Finance tops NHS bosses' concerns

4 Mar 11
NHS leaders are more worried about their budgets than the onset of GP commissioning, a survey has found.

By Mark Smulian

7 March 2011

NHS leaders are more worried about their budgets than the onset of GP commissioning, a survey has found.

The NHSConfederation asked 279 senior figures in NHS organisations to list the issues they felt would be most important in the coming year.

Finance and cost saving was rated the most important by 31% of respondents, with the transition to GP commissioning a distant third cited by 13%, behind 19% for whom quality of service and patient care was the main concern.

Only 5% said achieving foundation trust status was their most important challenge.

NHS Confederation acting chief executive Nigel Edwards said: ‘These results should set the alarm bells ringing. They show that while the Westminster village is focussing on NHS reform, finance is the issue keeping NHS chairs and chief executives awake at night.’

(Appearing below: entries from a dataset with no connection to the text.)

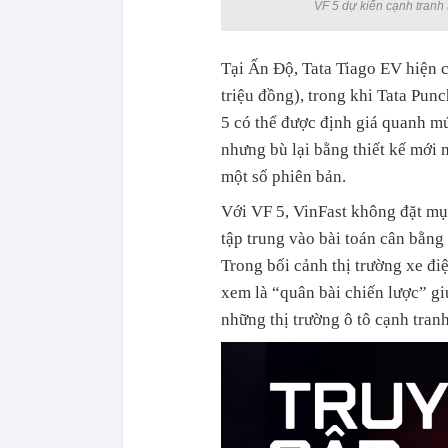
VF 5 dự kiến cạnh tranh t
Tại Ấn Độ, Tata Tiago EV hiện 
triệu đồng), trong khi Tata Pun
5 có thể được định giá quanh m
nhưng bù lại bằng thiết kế mới
một số phiên bản.
Với VF 5, VinFast không đặt mụ
tập trung vào bài toán cân bằng
Trong bối cảnh thị trường xe đi
xem là “quân bài chiến lược” gi
những thị trường ô tô cạnh tranh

Good care standards and financial stability were ‘inextricably linked’, he said.

Edwards said worrying signals were already emerging from hospitals and primary care trusts ‘about significant money pressures’ in individual organisations, even though the NHS budget as a whole had been protected in October’s Spending Review.

The confederation said the NHS budget was broadly flat in real terms, but with efficiency savings of £15 to £20bn needed over the next four years to keep pace with rising demand at a time when the service must also implement the government’s move to GP commissioning.